** Prompt **
Below are lines of data; restate word for word those running from the line containing "1l3.5 6h-7zM16 11l3.5" to the line containing "M611 22V36C593 39", inclusive, and no others.

Data entries
○ ○ ○ ○ ○

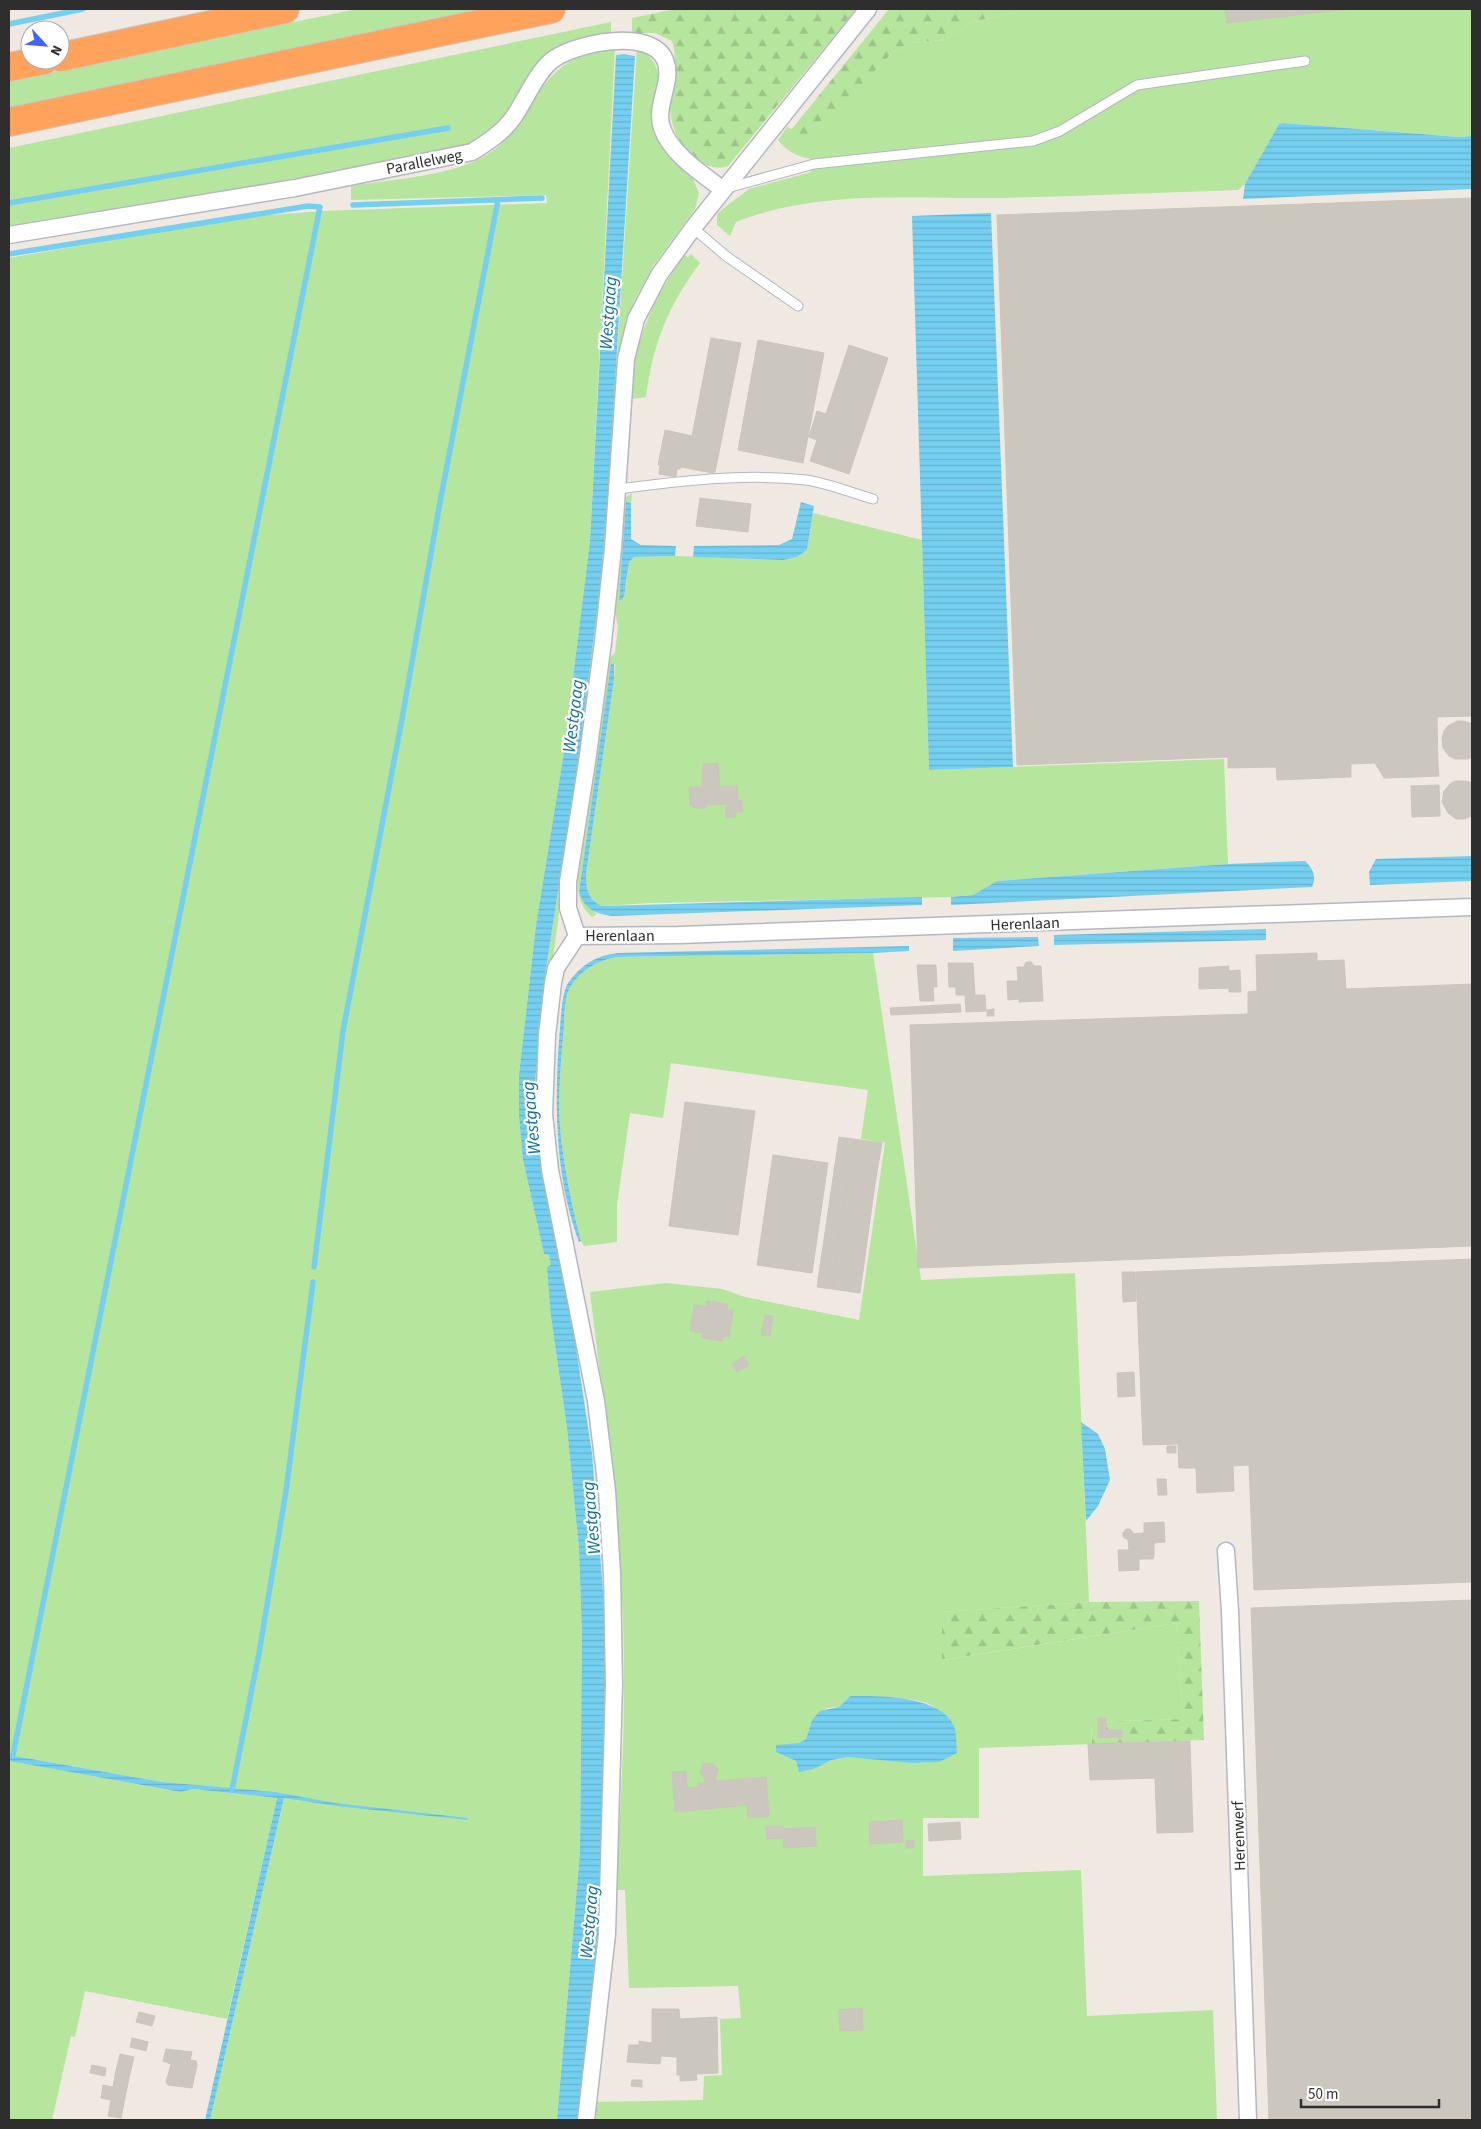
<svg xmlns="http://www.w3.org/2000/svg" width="1481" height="2129" font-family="'Source Sans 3',sans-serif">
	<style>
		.grass { fill: #b6e59e; fill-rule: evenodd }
		.forest { fill: url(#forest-firs) }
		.water { fill: url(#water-rules) }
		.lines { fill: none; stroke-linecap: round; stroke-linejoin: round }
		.stream { stroke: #75cff0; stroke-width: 5.5 }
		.building { fill: #cbc7bf; stroke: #cbc5ba }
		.service-casing { stroke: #b4b7c1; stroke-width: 11 }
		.minor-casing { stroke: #b4b7c1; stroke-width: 19 }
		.motorway-casing { stroke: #c9c9c9; stroke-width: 30 }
		.service { stroke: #fff; stroke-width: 9 }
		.minor { stroke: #fff; stroke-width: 16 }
		.motorway { stroke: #ffa35c; stroke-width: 28 }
		.labels { text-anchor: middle; stroke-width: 4.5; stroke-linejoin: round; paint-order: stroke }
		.street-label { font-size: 16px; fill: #2e2e2e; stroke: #fff }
		.water-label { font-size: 18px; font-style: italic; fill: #0d6fa3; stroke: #fff }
	</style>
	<defs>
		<pattern id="forest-firs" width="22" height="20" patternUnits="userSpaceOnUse" patternTransform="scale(1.25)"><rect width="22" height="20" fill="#b6e59e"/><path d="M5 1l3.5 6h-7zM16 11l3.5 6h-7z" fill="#9dc588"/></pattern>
		<pattern id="water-rules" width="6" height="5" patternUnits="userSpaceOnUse" patternTransform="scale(1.25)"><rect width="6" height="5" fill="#75cff0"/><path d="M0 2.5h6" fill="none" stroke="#66b2ce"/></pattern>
	</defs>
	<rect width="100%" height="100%" fill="#efe9e1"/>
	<path class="grass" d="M357 9H517L9 112V81Z
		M1031 9H1472V136L1458 137 1283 123 1279 124 1245 184 1238 190C1158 193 1079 196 999 198 911 199 820 189 736 222L730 236 717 225V215L720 211 749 189 811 172 812 159C797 157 787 151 778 140L787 127 811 137 892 53 910 43 944 40 961 30 970 22Z
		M611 22V36C593 39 566 39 551 50 536 61 520 94 508 110 498 124 485 135 471 144L334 172 9 227V148Z
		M637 47C668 65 658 88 653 118L691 174 699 193 695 209 653 266 635 299 626 320 620 355 608 544 543 1034 559 1254 544 1185 537 1136 535 1082 545 975 578 763 600 586 608 496Z
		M615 48 590 541 563 758 536 925 519 1075V1117L523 1160 544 1254 549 1255 552 1265 551 1317 567 1428 579 1549 582 1634 580 1852 557 2120H210L285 1794 162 1782 9 1755V258L245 217 323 211 547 203 546 195 351 200V186C393 179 460 176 494 150 526 125 537 77 575 59 587 54 602 51 615 48Z
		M691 254 700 263C668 306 653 343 646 397L627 400C637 338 648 308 684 255L688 257Z
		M632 493 631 503 626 502 619 600 621 601 626 585 629 562 634 557 675 556 783 560 797 557 807 550 813 513 922 540 929 770 1224 759 1228 864 997 881 973 895 951 897 649 903 602 906C588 900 586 888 586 874L614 679 615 664 612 663 579 892 587 906 597 914 592 917C579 905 578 895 578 878L576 877 604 663 615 653 618 626 612 599 622 500Z
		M873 953 921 1280 1075 1273 1089 1602 942 1612 943 1660 1177 1623 1183 1719 1091 1722 1092 1744 979 1748V1818H923V1876L1081 1870 1087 2016 1213 2010 1217 2120H594L595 2102 703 2100 704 2076 722 2075 720 2019 741 2018 738 1986 629 1988 625 1890H615C622 1800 626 1708 623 1618 618 1509 603 1400 590 1292L666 1283 722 1289 745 1297 859 1320 885 1143 861 1139 868 1090 671 1063 663 1118 630 1113 617 1205V1242L584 1246 581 1241C572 1207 565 1172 561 1137 557 1101 561 1062 564 1027 564 1017 565 993 571 986 581 970 600 959 618 957ZM850 1696C868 1696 913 1697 929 1704 939 1709 945 1716 953 1724L911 1763C891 1761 868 1756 848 1757 831 1758 816 1769 799 1772L796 1761 776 1752V1746L799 1743 806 1739 812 1720 827 1708 839 1707Z
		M9 1761 181 1792 193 1789 277 1798 227 2019 85 1991 75 2037 71 2036 52 2120H9Z"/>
	<path class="forest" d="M675 9H856L728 166C717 170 709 166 699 161 688 156 682 147 677 136 673 127 671 119 670 110 668 87 680 64 672 41L655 33H632V18Z
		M889 9H1031L970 22 961 30 944 40 910 43 892 53 811 138 791 130Z
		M1199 1601 1204 1740 1092 1744 1091 1722 1183 1719 1177 1623 942 1660V1612L1089 1602Z"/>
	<path class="water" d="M624 54 635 56 608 496 600 586 578 763 545 975 535 1082 537 1136 544 1185 572 1322 592 1453 606 1628 607 1719 602 1919 578 2120H557L580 1852 582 1634 579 1549 567 1428 551 1317 547 1267 551 1265 549 1255 544 1254 523 1160 519 1117V1075L536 925 563 758 590 541 616 55Z
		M1283 123 1458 137 1472 136V189L1243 199 1245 184 1279 124Z
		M991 213 1013 767 929 770 912 216Z
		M626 502 631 503V539L641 545 676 546 675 556 634 557 629 562 624 596 621 601 619 600Z
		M801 502 814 506 807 550 797 557 783 560 693 557 694 546 779 545 792 539Z
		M614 663V679L586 874C586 888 588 900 602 906L922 897V905L612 916C596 914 584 909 579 892L611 664Z
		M1472 856V881L1370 885 1369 872 1376 859Z
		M1305 861C1313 869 1317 876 1312 887L951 905V897L973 895 997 881 1228 864Z
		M1266 929V940L1054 945V935Z
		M1038 937 1039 946 953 951V938Z
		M909 946V951L873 953 618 957C600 959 581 970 571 986 565 993 564 1016 564 1026 561 1062 557 1101 561 1137 565 1172 572 1207 581 1241L579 1242C554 1174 554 1099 560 1028 561 1017 562 992 568 983 581 965 596 955 618 953Z
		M1081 1422 1098 1434 1105 1449 1110 1480 1098 1506 1086 1521Z
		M850 1696C879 1696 940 1695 954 1726 957 1734 956 1745 957 1753L939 1762 911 1763 848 1757 832 1760 813 1769 799 1772 796 1761 776 1752V1745L799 1743 806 1739 812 1720 820 1711 839 1707Z
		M9 1755 162 1782 275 1792 335 1803 467 1818 468 1820 337 1806 284 1798 210 2120H205L277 1798 193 1789 181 1792 9 1761Z"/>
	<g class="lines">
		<path class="stream" d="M9 24 83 9
			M9 203 448 128
			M353 205 542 198
			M9 254 308 206 320 207 13 1755
			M314 1267 343 1031 402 719 440 502 498 200
			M232 1790 259 1653 286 1491 313 1282"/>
	</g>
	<path class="building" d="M1225 9H1349L1227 23Z
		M1472 198V716L1437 717 1438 766 1414 767 1415 777 1384 778 1375 763 1351 764V777L1277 780 1276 767 1228 768V757L1017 765 997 215Z
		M711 338 741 343 715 472 712 473 681 467 680 469H677L676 477 659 474 660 465H658L665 430 692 436Z
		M758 340 824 353 803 463 738 450Z
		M849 345 888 358 849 474 810 461 817 440 809 437 817 411 826 414Z
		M700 498 751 504 748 532 696 526Z
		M1457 721H1463L1472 724V757L1468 759H1455L1449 756 1443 748 1442 738 1444 731 1448 726Z
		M718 763 720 787 737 786 738 801 742 800V812H736V817L726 818V804L706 805V808H693V805L690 806 689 787H702L703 764Z
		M1438 766 1439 776 1415 777 1414 767Z
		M1456 781H1466L1472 783V816L1464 819H1456L1448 813 1442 802 1444 791 1451 783Z
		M1439 785 1440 816 1412 817 1411 786Z
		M1317 953V961L1344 960 1346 989 1472 984V1246L918 1268 910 1025 1248 1014V992L1257 991 1256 955Z
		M1026 962H1031L1034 966H1041L1043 1001 1019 1002V999L1008 1000 1007 981H1018L1017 967H1024Z
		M948 963H973L975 995H985L986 1011 966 1012 965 995H956V987H949Z
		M917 965H936L937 987H933L934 1001H920Z
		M1229 966V971L1240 970 1241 992H1229V988L1199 989V968Z
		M960 1004 961 1012 891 1015 890 1008Z
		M994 1009V1016H987V1010Z
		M685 1102 755 1111 738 1235 669 1226Z
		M839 1137 882 1143 875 1184 847 1180 832 1289 817 1287Z
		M773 1155 828 1163 812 1273 757 1265Z
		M847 1180 875 1184 860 1293 832 1289Z
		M1472 1259V1582L1254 1590 1249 1465 1233 1466 1234 1491 1197 1493 1196 1468H1179L1178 1444 1143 1445 1136 1272Z
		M1122 1272H1135L1136 1301 1123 1302Z
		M707 1301 728 1304 727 1310H733L729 1337 723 1336 722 1341 702 1338V1333L690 1331 694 1305 706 1307Z
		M765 1315 773 1316 770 1336 761 1335Z
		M744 1356 749 1365 737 1372 732 1364Z
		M1134 1372 1135 1396 1118 1397 1117 1373Z
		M1167 1446H1176V1453H1167Z
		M1157 1479H1166L1167 1495H1158Z
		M1164 1522 1165 1542 1154 1543V1556L1153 1559H1139V1570L1119 1571 1118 1550H1129L1128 1540 1123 1537V1533L1126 1529H1130L1134 1534 1144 1533V1523Z
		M1472 1600V2120H1269L1251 1608Z
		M1098 1718H1106V1730H1122V1737L1098 1738Z
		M1190 1741 1193 1832 1157 1833 1155 1778 1090 1780 1088 1744Z
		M711 1763 718 1769 715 1781 766 1777 769 1816 748 1818 747 1805 675 1812 672 1772 686 1771 687 1788 699 1787 698 1783H705V1779L700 1772 703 1764Z
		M902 1820 903 1842 870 1844 869 1822Z
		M960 1822 961 1839 929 1841 928 1824Z
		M783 1826V1829L815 1827 816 1846 784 1848 783 1838 767 1839 766 1827Z
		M914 1840V1848H906V1841Z
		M862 2008 863 2030 840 2031 839 2010Z
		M652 2009H679L680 2019 717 2017 718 2073 696 2074 697 2080 680 2081V2075H677V2057L661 2056 660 2064 627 2062 629 2045H639V2041L652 2043Z
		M139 2012 155 2016 152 2026 136 2022Z
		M132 2038 148 2042 146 2051 130 2047Z
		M166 2049 192 2052 190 2060 196 2061 197 2065 192 2088 168 2085 166 2082 171 2064 163 2061Z
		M120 2054 134 2057 129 2078 115 2075Z
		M92 2065 106 2068 105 2076 90 2073Z
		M115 2075 129 2078 121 2118 108 2116 111 2100 101 2098 103 2085 113 2087Z
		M632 2080H642V2087L631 2086Z"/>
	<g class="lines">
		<g class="service-casing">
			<path id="service" d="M727 188 814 164 1033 141 1060 131 1137 85 1305 61
				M693 228 726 256 798 306
				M618 489C680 481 743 473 806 480 828 483 851 493 873 499"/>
		</g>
		<g class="minor-casing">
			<path id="minor" d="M9 235 295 188 472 152C488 142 502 133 513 118 525 101 535 75 551 61 573 43 651 27 665 60 674 82 654 105 662 128 671 154 701 173 722 189
				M577 936 556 968 553 983 547 1035 544 1114 550 1170 596 1401 607 1491 612 1574 614 1684 607 1934 586 2120
				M577 936 568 908V882L587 762 603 642 613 548 626 359 636 319 659 275 693 228 868 9
				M577 936 679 935 1472 907
				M1226 1551 1230 1611 1248 2120"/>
		</g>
		<g class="motorway-casing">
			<path id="motorway" d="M60 57 285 9
				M9 67 44 60
				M9 122 551 9"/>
		</g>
		<use href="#service" class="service"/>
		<use href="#minor" class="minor"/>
		<use href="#motorway" class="motorway"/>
	</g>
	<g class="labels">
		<g class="street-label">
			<text transform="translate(424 161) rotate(-11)" y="6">Parallelweg</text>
			<text transform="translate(1025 923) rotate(-2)" y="6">Herenlaan</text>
			<text x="620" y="941">Herenlaan</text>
			<text transform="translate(1238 1836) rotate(-92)" y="6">Herenwerf</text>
		</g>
		<g class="water-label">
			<text transform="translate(608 313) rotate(-86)" y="6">Westgaag</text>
			<text transform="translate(573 716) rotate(-83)" y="6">Westgaag</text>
			<text transform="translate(531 1118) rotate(-95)" y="6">Westgaag</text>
			<text transform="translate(591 1518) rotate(-95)" y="6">Westgaag</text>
			<text transform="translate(589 1922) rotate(-85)" y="6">Westgaag</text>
		</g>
	</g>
	<rect width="1481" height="2129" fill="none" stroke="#2e2e2e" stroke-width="20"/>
	<g transform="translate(45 45) rotate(116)"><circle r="24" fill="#ffffff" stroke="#ababab"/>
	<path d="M0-4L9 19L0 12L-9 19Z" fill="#4264fb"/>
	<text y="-8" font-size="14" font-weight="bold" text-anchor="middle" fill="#2e2e2e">N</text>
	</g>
	<path d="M1301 2099v8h138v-8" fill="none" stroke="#2e2e2e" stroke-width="2.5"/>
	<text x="1308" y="2099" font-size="15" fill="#2e2e2e" stroke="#ffffff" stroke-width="4" paint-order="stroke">50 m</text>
</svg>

○ ○ ○ ○ ○

** Exercise answer **
		<pattern id="forest-firs" width="22" height="20" patternUnits="userSpaceOnUse" patternTransform="scale(1.25)"><rect width="22" height="20" fill="#b6e59e"/><path d="M5 1l3.5 6h-7zM16 11l3.5 6h-7z" fill="#9dc588"/></pattern>
		<pattern id="water-rules" width="6" height="5" patternUnits="userSpaceOnUse" patternTransform="scale(1.25)"><rect width="6" height="5" fill="#75cff0"/><path d="M0 2.5h6" fill="none" stroke="#66b2ce"/></pattern>
	</defs>
	<rect width="100%" height="100%" fill="#efe9e1"/>
	<path class="grass" d="M357 9H517L9 112V81Z
		M1031 9H1472V136L1458 137 1283 123 1279 124 1245 184 1238 190C1158 193 1079 196 999 198 911 199 820 189 736 222L730 236 717 225V215L720 211 749 189 811 172 812 159C797 157 787 151 778 140L787 127 811 137 892 53 910 43 944 40 961 30 970 22Z
		M611 22V36C593 39 566 39 551 50 536 61 520 94 508 110 498 124 485 135 471 144L334 172 9 227V148Z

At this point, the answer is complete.